ANDERSON HERNANDEZ, SS: Acquired from Detroit in January's Vance Wilson trade, Hernandez sounds like the second coming of Rey Ordonez. He was widely considered the top gloveman in the Tigers system but scouts indicate his batting probably isn't as good as his numbers, a .274 average in 101 at-bats at Double-A in 2004. There have been whispers about his makeup and desire.

JEREMY HILL, RHP: Hill picked up the slack in the Binghamton bullpen last year, picking up ten saves and holding runs at bay with a 2.23 ERA. Hill could find himself in a similar role with the Tides in '04 and only needs to prove he can stay healthy to rapidly return to the Top 50 list.

PHILIP HUMBER, RHP: Humber was the Mets' No. 1 pick in the 2004 draft out of Rice University and received a huge signing bonus from the team in January. He throws a fastball that is consistently around 93 MPH and can use a power curveball or split-finger as his out pitch. His college coach, former Mets infielder Wayne Graham, has compared him to St. Louis' Matt Morris. Humber will probably rank in the Mets' top 10 at this time next year.
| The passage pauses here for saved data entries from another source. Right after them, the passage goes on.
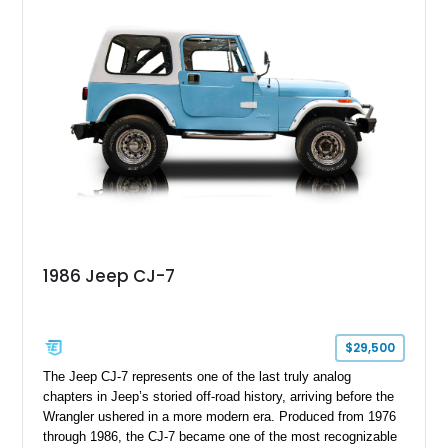
1986 Jeep CJ-7
$29,500
The Jeep CJ-7 represents one of the last truly analog
chapters in Jeep’s storied off-road history, arriving before the
Wrangler ushered in a more modern era. Produced from 1976
through 1986, the CJ-7 became one of the most recognizable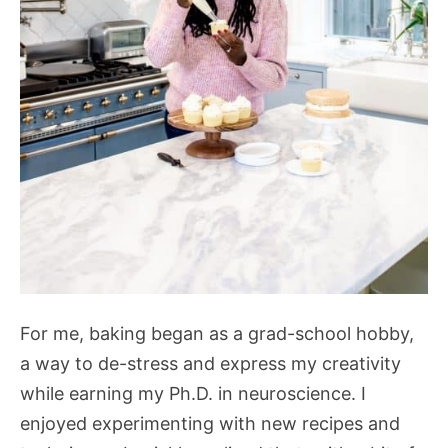
For me, baking began as a grad-school hobby,
a way to de-stress and express my creativity
while earning my Ph.D. in neuroscience. I
enjoyed experimenting with new recipes and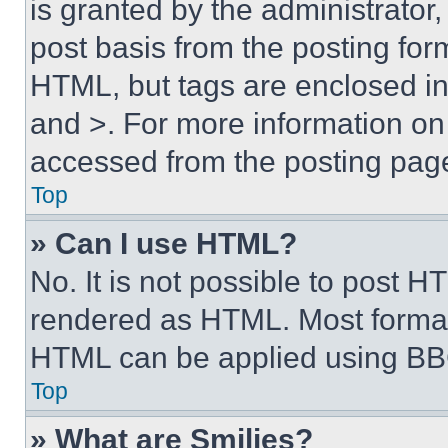
is granted by the administrator,
post basis from the posting form
HTML, but tags are enclosed in 
and >. For more information o
accessed from the posting pag
Top
» Can I use HTML?
No. It is not possible to post 
rendered as HTML. Most format
HTML can be applied using BB
Top
» What are Smilies?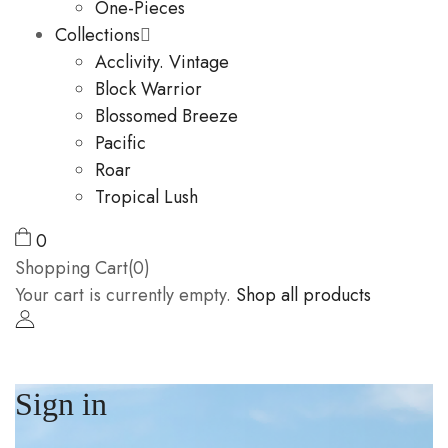
One-Pieces
Collections
Acclivity. Vintage
Block Warrior
Blossomed Breeze
Pacific
Roar
Tropical Lush
0
Shopping Cart(0)
Your cart is currently empty.
Shop all products
Sign in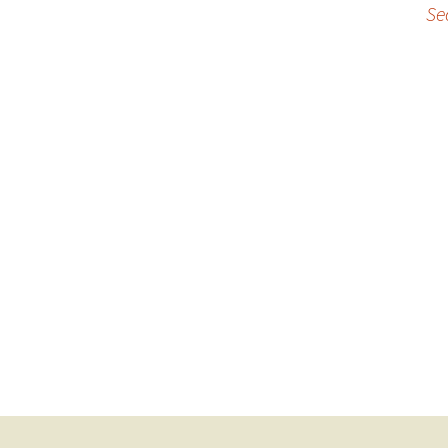
Se
navigation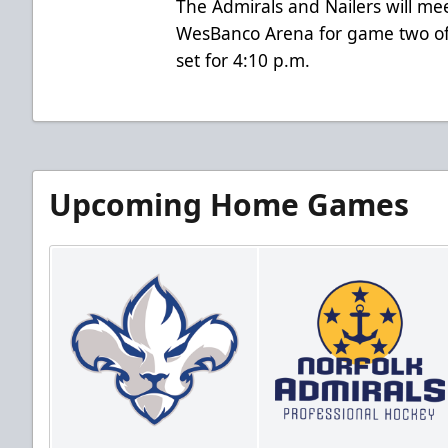
The Admirals and Nailers will me
WesBanco Arena for game two of 
set for 4:10 p.m.
Upcoming Home Games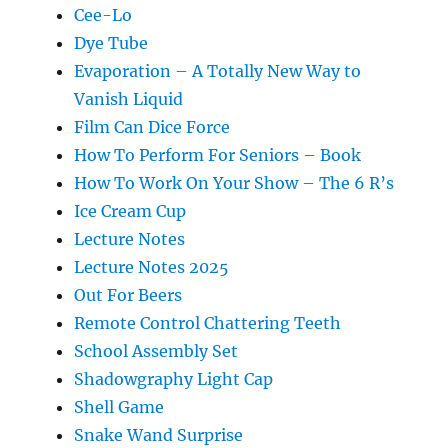
Cee-Lo
Dye Tube
Evaporation – A Totally New Way to
Vanish Liquid
Film Can Dice Force
How To Perform For Seniors – Book
How To Work On Your Show – The 6 R’s
Ice Cream Cup
Lecture Notes
Lecture Notes 2025
Out For Beers
Remote Control Chattering Teeth
School Assembly Set
Shadowgraphy Light Cap
Shell Game
Snake Wand Surprise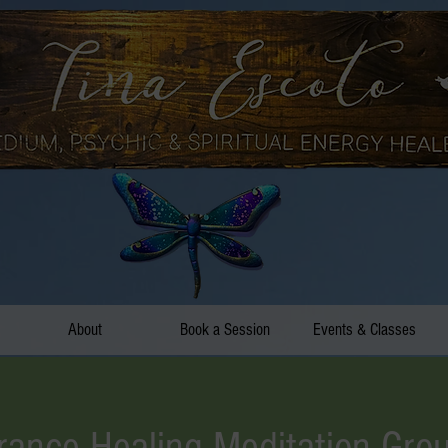
About
Book a Session
Events & Classes
rance Healing Meditation Gro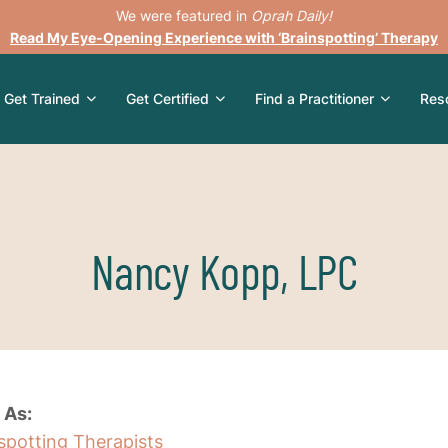
We were featured in
Oprah Daily!
Read My Eye-Opening Experience with ‘Brainspotting’ Therapy
Get Trained
Get Certified
Find a Practitioner
Res
Nancy Kopp, LPC
 As:
nspotting Therapists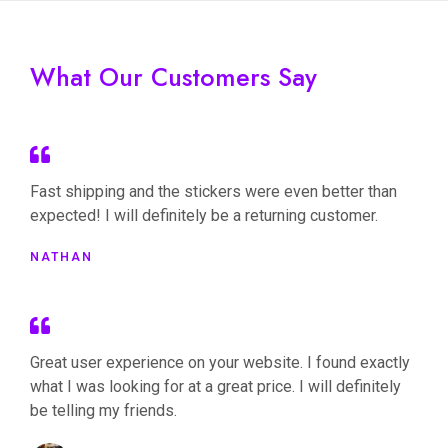
What Our Customers Say
Fast shipping and the stickers were even better than
expected! I will definitely be a returning customer.
NATHAN
Great user experience on your website. I found exactly
what I was looking for at a great price. I will definitely
be telling my friends.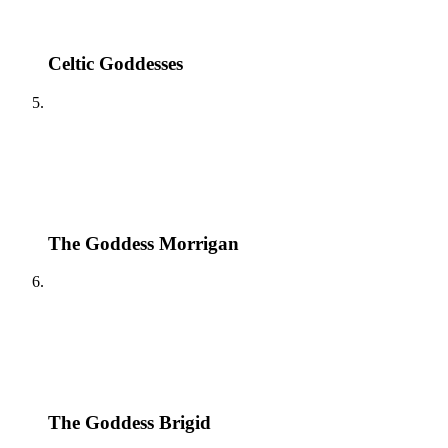
Celtic Goddesses
The Goddess Morrigan
The Goddess Brigid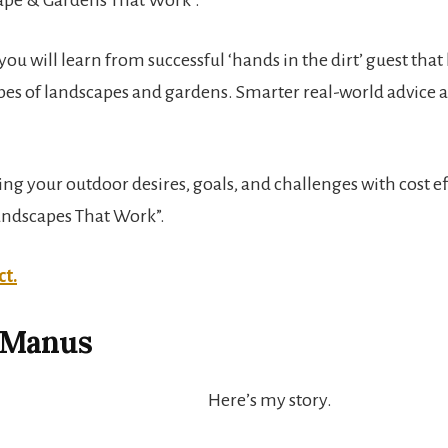
ou will learn from successful ‘hands in the dirt’ guest that
ypes of landscapes and gardens. Smarter real-world advice
 your outdoor desires, goals, and challenges with cost eff
Landscapes That Work”.
ct.
cManus
Here’s my story.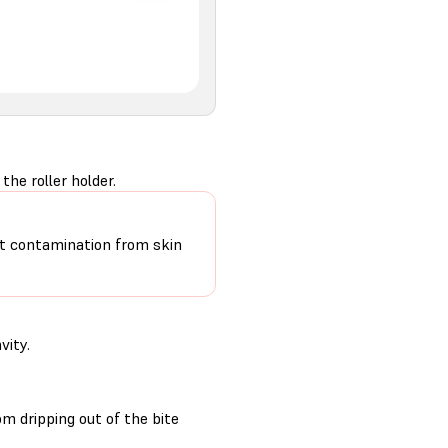
he roller holder.
mit contamination from skin
vity.
m dripping out of the bite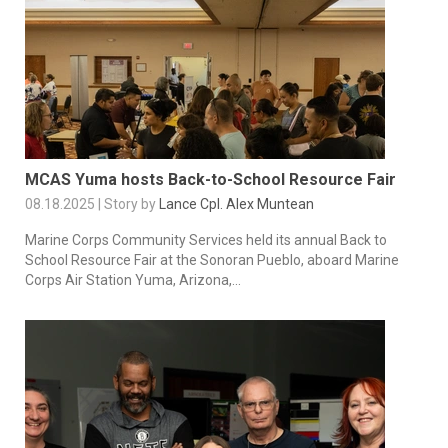
MCAS Yuma hosts Back-to-School Resource Fair
08.18.2025 | Story by
Lance Cpl. Alex Muntean
Marine Corps Community Services held its annual Back to
School Resource Fair at the Sonoran Pueblo, aboard Marine
Corps Air Station Yuma, Arizona,...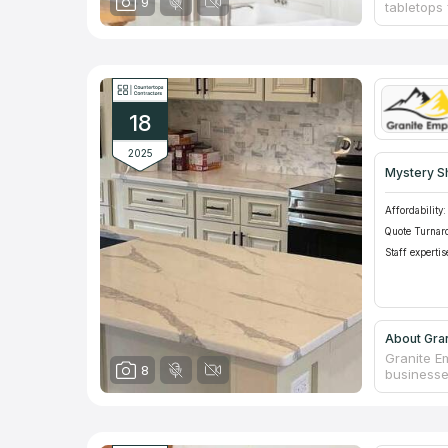
9
tabletops 
fabricate
quartz cou
performed
choosing t
the custo
execution
18
2025
Mystery S
Affordability:
Quote Turnar
Staff expertis
About Gran
Granite Em
8
businesse
homeowner
kitchen, 
also fabri
and artif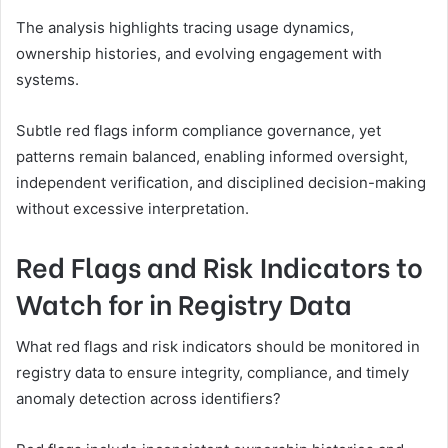
The analysis highlights tracing usage dynamics,
ownership histories, and evolving engagement with
systems.
Subtle red flags inform compliance governance, yet
patterns remain balanced, enabling informed oversight,
independent verification, and disciplined decision-making
without excessive interpretation.
Red Flags and Risk Indicators to
Watch for in Registry Data
What red flags and risk indicators should be monitored in
registry data to ensure integrity, compliance, and timely
anomaly detection across identifiers?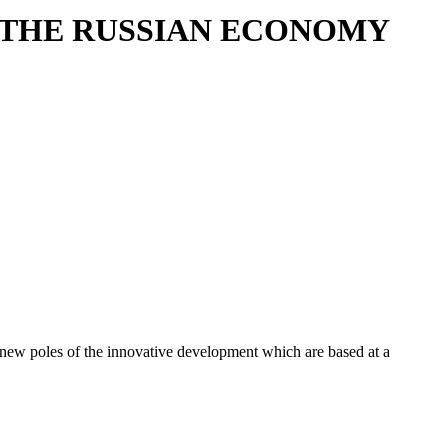
G THE RUSSIAN ECONOMY
 of new poles of the innovative development which are based at a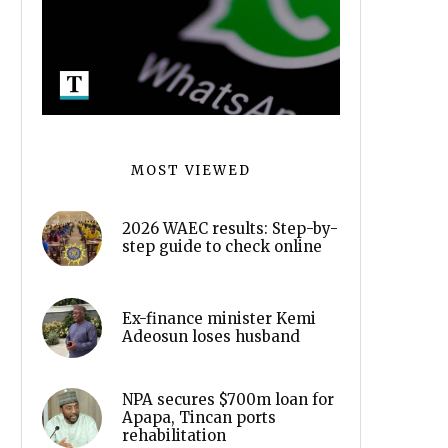
MOST VIEWED
2026 WAEC results: Step-by-
step guide to check online
Ex-finance minister Kemi
Adeosun loses husband
NPA secures $700m loan for
Apapa, Tincan ports
rehabilitation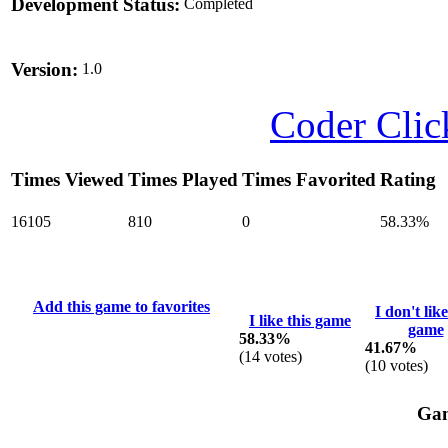
Development Status:
Completed
Version:
1.0
Coder Clic
Times Viewed
Times Played
Times Favorited
Rating
16105
810
0
58.33%
Add this game to favorites
I don't like
I like this game
game
58.33%
41.67%
(
14
votes)
(
10
votes)
Gam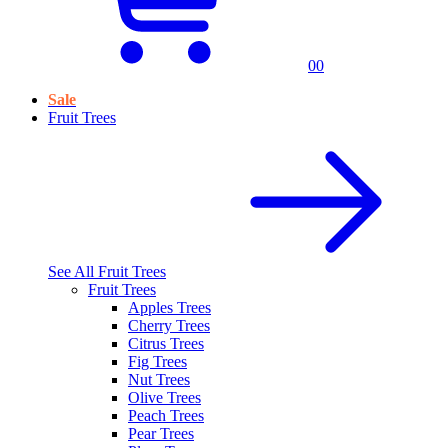
0
0
Sale
Fruit Trees
See All
Fruit Trees
Fruit Trees
Apples Trees
Cherry Trees
Citrus Trees
Fig Trees
Nut Trees
Olive Trees
Peach Trees
Pear Trees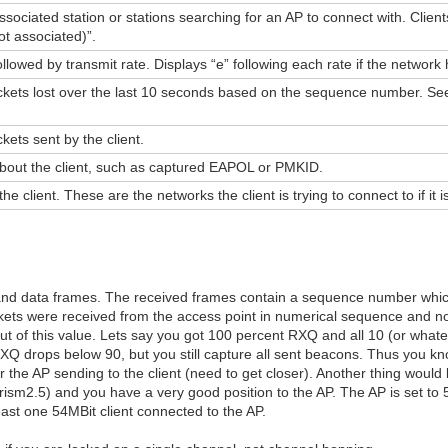
ociated station or stations searching for an AP to connect with. Client
t associated)”.
followed by transmit rate. Displays “e” following each rate if the netwo
kets lost over the last 10 seconds based on the sequence number. See
ets sent by the client.
about the client, such as captured EAPOL or PMKID.
 client. These are the networks the client is trying to connect to if it 
nd data frames. The received frames contain a sequence number whic
kets were received from the access point in numerical sequence and no
out of this value. Lets say you got 100 percent RXQ and all 10 (or wha
XQ drops below 90, but you still capture all sent beacons. Thus you kn
nor the AP sending to the client (need to get closer). Another thing woul
rism2.5) and you have a very good position to the AP. The AP is set t
east one 54MBit client connected to the AP.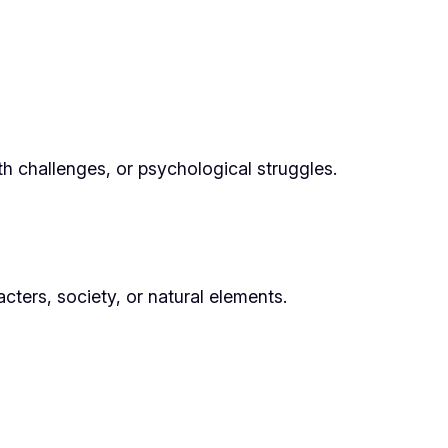
h challenges, or psychological struggles.
cters, society, or natural elements.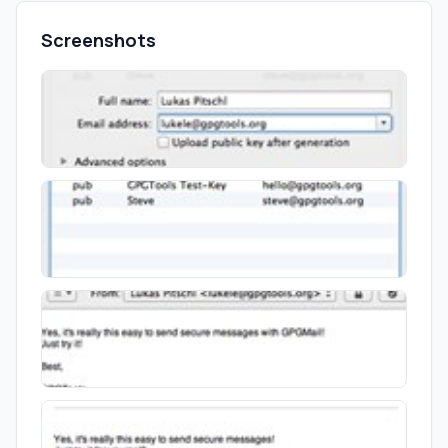
Screenshots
CHASE LAMBIN, IF: Lambin is another very good utility prospect in the system but has a really good chance to be a starting second baseman someday. He got some time in at first base and third base at the Instructional Leagues this fall. He's a leader in the clubhouse and is easily one of the hardest workers among all Mets prospects.

CARLOS MUNIZ, RHP: A righthanded reliever who signed out of Long Beach State, Muniz has progressed slowly as a prospect. After saving 13 games for the Cyclones in 2003, Muniz combined to notch 10 saves between Brooklyn and Capital City in 2004. He turns 24 in March and needs to be challenged.

SETH PIETSCH, OF: Pietsch is a strong kid with good power and speed. He hit 11 home runs at Kingsport last year but was a little old (23) there, and needs to show some success at the higher levels.

PRENTICE REDMAN, OF: Redman does a little bit of everything well. He can run, hit, hit for power, and possesses speed. The problem is he doesn't do any one of them exceptionally well. His future at the major league level is as a reserve outfielder.

ALAY SOLER, RHP: A Cuban defector, Soler signed a three-year, $2.8 million deal with the Mets in August 2004 and is reported to be 24 years old. He went 10-4 with a 2.01 ERA in 18 games last year for Cuba's National team, but was shipped home by his winter league team after going 0-2 with a 5.28 ERA in five appearances. Soler might have been a little rusty, but his 23 strikeouts and five walks in 13.1 winter innings make you question the team's decision. He'll probably be one of the Mets' better pitching prospects this season, beginning the year no higher than Binghamton.

MIKE SWINDELL, RHP: Another college arm that was drafted in the 29th round in 2004, Swindell that will have to quickly prove he can become a solid starting pitching prospect for the Mets. He was 4-1 with a 2.79 ERA in 58 innings for Brooklyn.

DERRAN WATTS, OF: A toolsy player who hasn't shown all he can do, Watts has good power and excellent speed but needs to make better contact for a jump. He should begin the year in Hagerstown and must put up numbers to avoid being lost with the Ambiorix Concepcions and Jamar Hills of the system.

ANDREW WILSON, 1B/UT: Wilson has very good gap power and should increase home run power as he matures. The problem is, where is he going to play? Wilson was the Bombers' first baseman after Ian Bladergroen was lost for the season, but he also played second base, third, outfield, and even one game at catcher. He was tested as a catcher in the Instructional Leagues this past September. He has the look of a really good utility player down the road.

JOSHUA WYRICK, OF: An 11th round pick in the 2004 draft out of Porterville College, Wyrick had a decent professional debut at Kingsport. He's a speedster with great range and probably won't make the jump to Hagerstown this year – our guess is Brooklyn.